Paul Anwyl, a dialysis equipment engineer, told News Line: ‘There are obviously a couple of issues to address here.
‘One is PFI – whether it’s the right route to go down. If you don’t really agree with PFI, you might see this as the inevitable result of PFI.
‘But we face a situation where, not even at the eleventh hour but almost the twelfth, we are having the plug pulled.
‘These are circumstances that are not really under control of the people at the hospital.
‘The hospitals are going to be kept open.
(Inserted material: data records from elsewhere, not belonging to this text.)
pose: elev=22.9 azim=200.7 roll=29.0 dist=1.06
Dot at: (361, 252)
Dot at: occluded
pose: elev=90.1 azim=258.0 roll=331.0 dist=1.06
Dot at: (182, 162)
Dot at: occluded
Whether the new hospitals will be built or not is the question.
‘I think it will be a bad thing if it doesn’t go through.
‘The plans have been made for a long time in the making to address the needs of the people of east London.
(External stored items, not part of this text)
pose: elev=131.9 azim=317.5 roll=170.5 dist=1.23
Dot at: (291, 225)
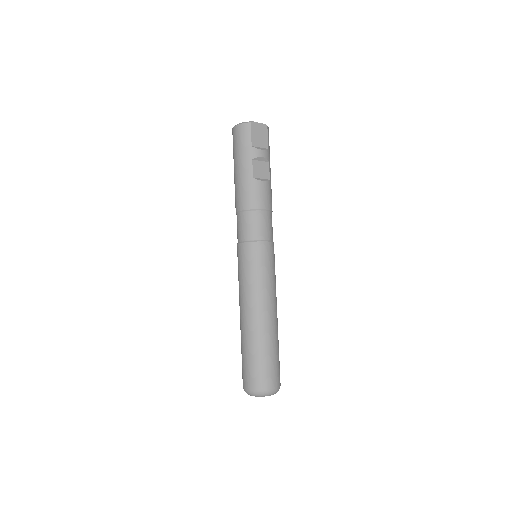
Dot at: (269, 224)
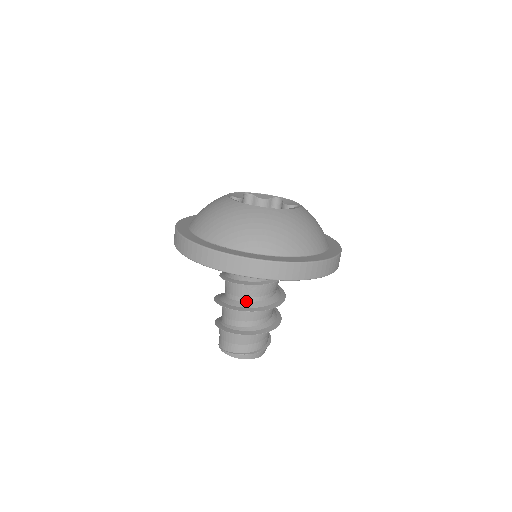
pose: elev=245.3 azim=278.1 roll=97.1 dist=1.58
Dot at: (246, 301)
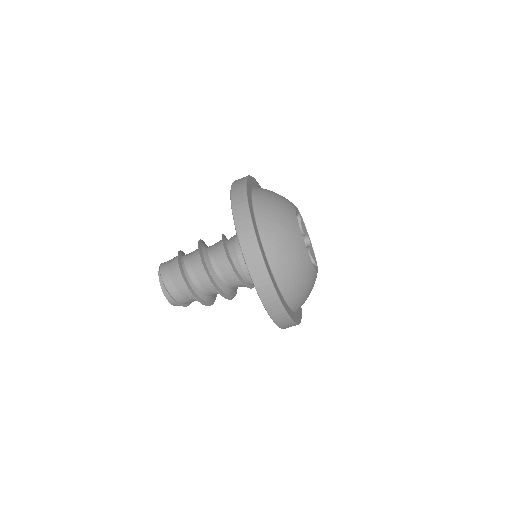
Dot at: (218, 276)
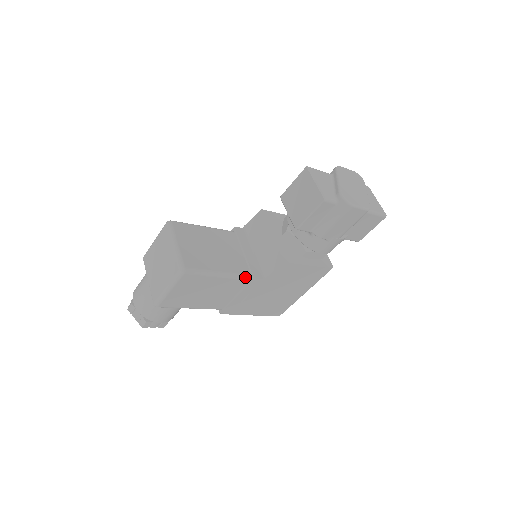
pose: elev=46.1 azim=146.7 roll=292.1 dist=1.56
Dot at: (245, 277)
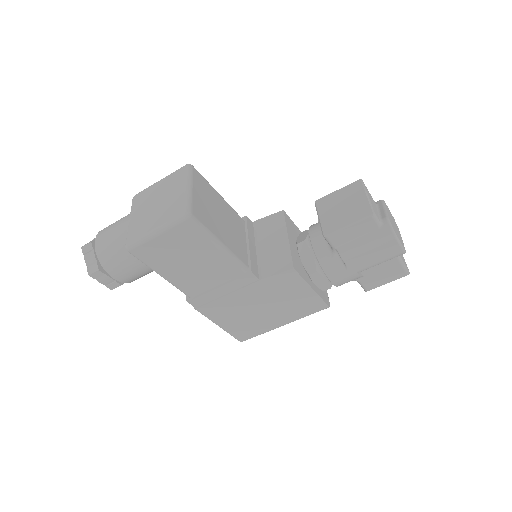
Dot at: (242, 266)
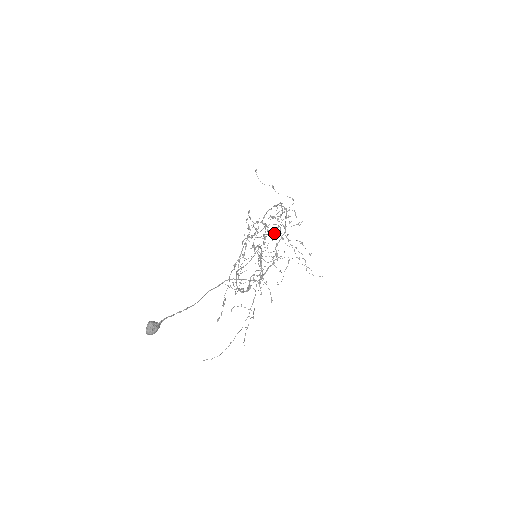
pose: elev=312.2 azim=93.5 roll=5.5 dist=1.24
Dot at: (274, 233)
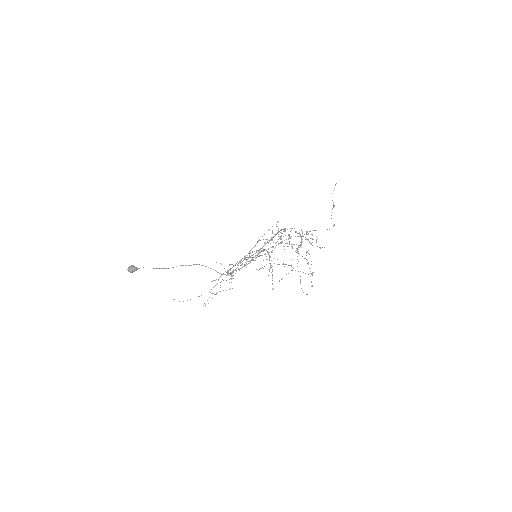
Dot at: occluded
‘It will be a blow if they don’t proceed.
‘When the Labour government came to power we thought that was going to be the end of PFI. We’re paying for it now.’
Speaking for doctors, Scott, an assistant consultant, referred to the letter from 1,000 doctors appealing to Blair: ‘Everyone would be in agreement with the letter that went in the Times.
‘It would be very unjust to the people if they want to destroy the hospitals that serve them.
‘It’s a huge area and Bart’s and the London is the only cardiac and cancer centre serving east London.
‘There’s no capacity at the other hospitals to take the huge amount of work that goes on at the trust.
‘The PFI and full redevelopment has been proposed with government backing and should be re-instated.’
Former Labour health minister, St Pancras and Holborn MP Frank Dobson was being interviewed by a TV crew at Bart’s.
He told News Line: ‘It’s a scandal and it’s a betrayal.
‘Lots of people are concerned with the diminished trust in politicians.
‘The prime minister stood on the steps of Bart’s when when he was leader of the opposition and promised it would be saved.
‘When he came to government, he said it would be saved – now it’s in danger again.’
At the Royal London Hospital, Whitechapel, catering worker Raja Lingham said: ‘We don’t know what will happen to us.
‘They’ve told us they will keep our NHS pensions.
‘The company Skanska has taken over the hospital.
‘They’ve already re-built part of the hospital.
‘Skanska says they have been a success around Europe.
‘The NHS is good. We don’t know what will happen to it.
‘The Labour government has come in and is selling off everything. Nobody knows what’s going on.
‘Bart’s is closing down. They are bringing it all here – very soon.
‘The contract goes on till 2043.
‘They are cutting down on staff.
‘Two or three years ago, the government said it had waiting times of 4-6 hours. Now they’ve got a Walk-In centre. It’s quicker but it’s not a good service.’
A London hospital doctor who did not wish to be named because of trust police, said: ‘It’s a shame that the facilities are not going to be adequate for this population, that is my concern as a doctor.
‘It’s one of the poorest regions in the UK.
‘The hospital has been starved of resources for years. It was hoped there would be a development.
‘Now I’m worried for the community.’
Catering worker Rosales added: ‘I didn’t think this was going to happen.
‘There are so many changes and they are not good.
‘There’s more managers than the labourers.
‘It should be more labourers than managers because we do all the work.
‘They’ve cut too much. They’ve cut the hours.
‘When I started working in the NHS, it was forty hours a week but now its thirty-seven and a half hours.
‘Our wages stay the same but everything else is going up – fares, bills, food are all going up.’
Refuse porter Bill Hall declared: ‘It’s a shambles!
‘Our working conditions are dangerous.
‘The laundry is coming down. The restaurant is coming down next week – it’s a brand new building, I don’t know why they’re taking it down.
‘I don’t want to know anything about PFI, I want to stay in the NHS. I want the pensions to stay in the NHS.
‘They want to close Bart’s.
‘The government has never put enough money into the NHS.
‘The doctors say there is going to be a new hospital, now the government says it could close down.
‘The unions should be taking action over this but the union leaders don’t do anything.’